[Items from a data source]
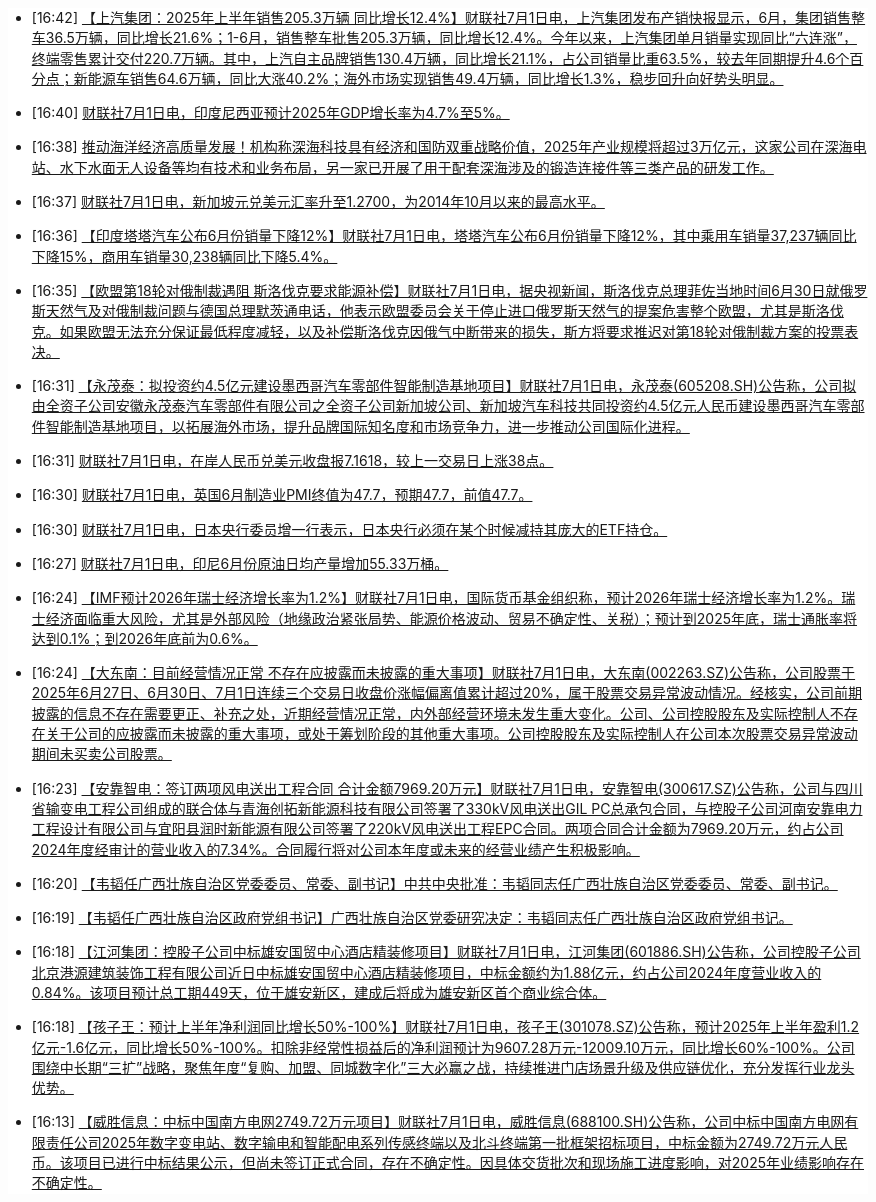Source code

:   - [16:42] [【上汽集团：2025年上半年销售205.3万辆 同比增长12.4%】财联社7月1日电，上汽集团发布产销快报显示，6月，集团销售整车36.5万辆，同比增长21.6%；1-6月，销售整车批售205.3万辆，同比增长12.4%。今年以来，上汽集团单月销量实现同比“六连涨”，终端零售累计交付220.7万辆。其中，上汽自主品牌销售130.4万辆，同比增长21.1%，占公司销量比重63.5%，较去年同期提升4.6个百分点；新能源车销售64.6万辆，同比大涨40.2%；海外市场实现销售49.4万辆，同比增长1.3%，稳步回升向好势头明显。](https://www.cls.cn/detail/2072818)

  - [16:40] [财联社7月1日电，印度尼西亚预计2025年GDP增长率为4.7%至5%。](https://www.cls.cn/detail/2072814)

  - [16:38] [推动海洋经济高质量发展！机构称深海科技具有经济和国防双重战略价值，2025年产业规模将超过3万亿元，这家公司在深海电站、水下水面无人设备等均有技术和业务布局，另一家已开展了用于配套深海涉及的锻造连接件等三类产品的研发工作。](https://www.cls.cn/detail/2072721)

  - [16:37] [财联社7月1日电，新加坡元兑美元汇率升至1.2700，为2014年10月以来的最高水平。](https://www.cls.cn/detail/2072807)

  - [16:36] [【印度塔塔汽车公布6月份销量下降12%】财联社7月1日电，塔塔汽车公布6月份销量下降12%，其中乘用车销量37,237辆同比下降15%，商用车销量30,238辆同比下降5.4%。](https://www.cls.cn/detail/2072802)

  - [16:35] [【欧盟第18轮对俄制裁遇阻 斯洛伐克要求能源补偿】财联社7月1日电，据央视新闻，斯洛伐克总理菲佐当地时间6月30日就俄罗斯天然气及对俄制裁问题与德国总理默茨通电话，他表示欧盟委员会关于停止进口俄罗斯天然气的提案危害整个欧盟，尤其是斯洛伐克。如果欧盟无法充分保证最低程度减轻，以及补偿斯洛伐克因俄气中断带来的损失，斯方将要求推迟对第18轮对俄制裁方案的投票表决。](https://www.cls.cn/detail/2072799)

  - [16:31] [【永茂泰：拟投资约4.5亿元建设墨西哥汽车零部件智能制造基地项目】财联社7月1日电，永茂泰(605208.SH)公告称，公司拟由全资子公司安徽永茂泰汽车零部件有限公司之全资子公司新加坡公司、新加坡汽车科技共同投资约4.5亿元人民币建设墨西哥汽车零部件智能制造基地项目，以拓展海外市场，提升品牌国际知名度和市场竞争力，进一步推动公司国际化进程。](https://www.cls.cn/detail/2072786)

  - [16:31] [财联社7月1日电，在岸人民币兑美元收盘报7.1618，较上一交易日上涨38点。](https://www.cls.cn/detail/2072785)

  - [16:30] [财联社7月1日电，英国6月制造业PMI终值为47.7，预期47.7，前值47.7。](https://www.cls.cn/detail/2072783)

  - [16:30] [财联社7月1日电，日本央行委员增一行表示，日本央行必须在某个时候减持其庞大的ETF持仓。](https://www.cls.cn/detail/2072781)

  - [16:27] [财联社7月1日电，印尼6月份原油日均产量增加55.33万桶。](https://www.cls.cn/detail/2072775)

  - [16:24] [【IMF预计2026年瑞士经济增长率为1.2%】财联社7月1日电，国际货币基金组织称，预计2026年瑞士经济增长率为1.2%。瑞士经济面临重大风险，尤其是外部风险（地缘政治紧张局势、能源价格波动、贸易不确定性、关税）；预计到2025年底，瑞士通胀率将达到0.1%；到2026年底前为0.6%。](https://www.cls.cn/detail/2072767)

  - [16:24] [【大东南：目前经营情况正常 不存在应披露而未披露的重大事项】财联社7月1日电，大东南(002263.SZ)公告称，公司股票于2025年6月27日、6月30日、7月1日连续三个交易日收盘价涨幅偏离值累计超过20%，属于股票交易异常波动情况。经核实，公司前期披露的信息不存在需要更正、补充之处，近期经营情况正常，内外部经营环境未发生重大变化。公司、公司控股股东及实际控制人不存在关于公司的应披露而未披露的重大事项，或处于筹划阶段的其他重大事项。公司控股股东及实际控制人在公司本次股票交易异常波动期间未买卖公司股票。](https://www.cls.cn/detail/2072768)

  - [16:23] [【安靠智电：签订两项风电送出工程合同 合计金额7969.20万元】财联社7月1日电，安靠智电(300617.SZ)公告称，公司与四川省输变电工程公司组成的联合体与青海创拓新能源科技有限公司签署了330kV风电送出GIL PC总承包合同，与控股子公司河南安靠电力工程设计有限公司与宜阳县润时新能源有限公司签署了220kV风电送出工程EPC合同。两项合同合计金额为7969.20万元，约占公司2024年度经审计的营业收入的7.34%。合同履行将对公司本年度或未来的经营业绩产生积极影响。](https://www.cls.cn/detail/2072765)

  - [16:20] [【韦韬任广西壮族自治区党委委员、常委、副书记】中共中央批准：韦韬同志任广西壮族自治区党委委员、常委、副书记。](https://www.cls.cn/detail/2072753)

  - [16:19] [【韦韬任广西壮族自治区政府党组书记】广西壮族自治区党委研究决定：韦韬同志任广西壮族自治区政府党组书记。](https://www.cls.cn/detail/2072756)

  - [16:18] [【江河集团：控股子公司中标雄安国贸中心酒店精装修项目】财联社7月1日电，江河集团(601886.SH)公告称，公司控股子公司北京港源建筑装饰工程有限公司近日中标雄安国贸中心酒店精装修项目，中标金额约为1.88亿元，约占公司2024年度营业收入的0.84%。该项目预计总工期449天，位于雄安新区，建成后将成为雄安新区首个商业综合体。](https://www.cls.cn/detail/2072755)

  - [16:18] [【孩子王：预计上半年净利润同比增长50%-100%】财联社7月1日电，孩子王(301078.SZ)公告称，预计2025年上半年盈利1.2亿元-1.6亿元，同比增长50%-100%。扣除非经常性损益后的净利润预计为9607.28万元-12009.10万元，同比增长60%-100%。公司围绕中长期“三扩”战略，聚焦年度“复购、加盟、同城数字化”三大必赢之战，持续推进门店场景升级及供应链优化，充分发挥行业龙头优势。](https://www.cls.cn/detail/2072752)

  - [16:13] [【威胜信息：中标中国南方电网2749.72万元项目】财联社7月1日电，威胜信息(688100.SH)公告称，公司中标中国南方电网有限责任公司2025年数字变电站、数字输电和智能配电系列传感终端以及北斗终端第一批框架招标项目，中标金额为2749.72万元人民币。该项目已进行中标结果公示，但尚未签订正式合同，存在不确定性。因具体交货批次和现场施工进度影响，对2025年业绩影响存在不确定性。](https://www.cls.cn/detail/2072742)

---

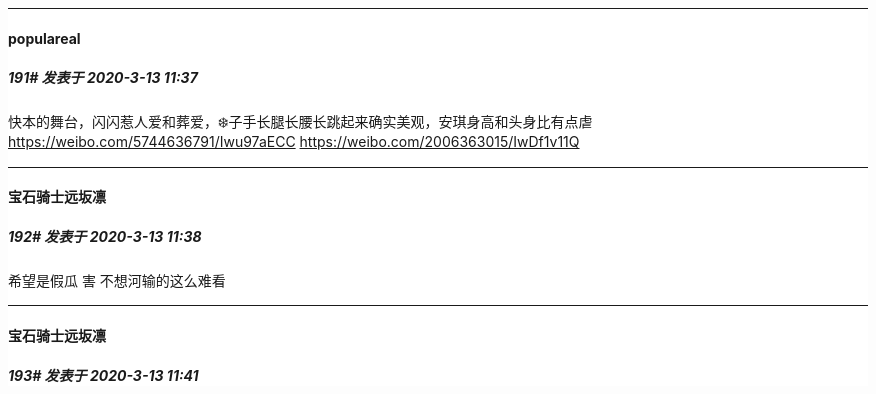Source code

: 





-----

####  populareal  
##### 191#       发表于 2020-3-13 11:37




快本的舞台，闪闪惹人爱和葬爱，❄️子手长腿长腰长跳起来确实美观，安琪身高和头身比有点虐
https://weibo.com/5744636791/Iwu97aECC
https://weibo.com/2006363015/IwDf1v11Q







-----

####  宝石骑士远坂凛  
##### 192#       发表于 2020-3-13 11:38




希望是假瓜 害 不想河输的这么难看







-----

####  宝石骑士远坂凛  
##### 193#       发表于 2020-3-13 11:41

**EXERCISE OBJECTIVE**
Rewrite the material starting at the line containing "快本的舞台，闪闪惹人爱和葬爱" and ending at the line containing "发表于 2020-3-13 11:41", substituting "远坂凛" for every occurrence of "宝石骑士远坂凛" and leaving everything else unchanged.

**RESPONSE BELOW**
快本的舞台，闪闪惹人爱和葬爱，❄️子手长腿长腰长跳起来确实美观，安琪身高和头身比有点虐
https://weibo.com/5744636791/Iwu97aECC
https://weibo.com/2006363015/IwDf1v11Q







-----

####  远坂凛  
##### 192#       发表于 2020-3-13 11:38




希望是假瓜 害 不想河输的这么难看







-----

####  远坂凛  
##### 193#       发表于 2020-3-13 11:41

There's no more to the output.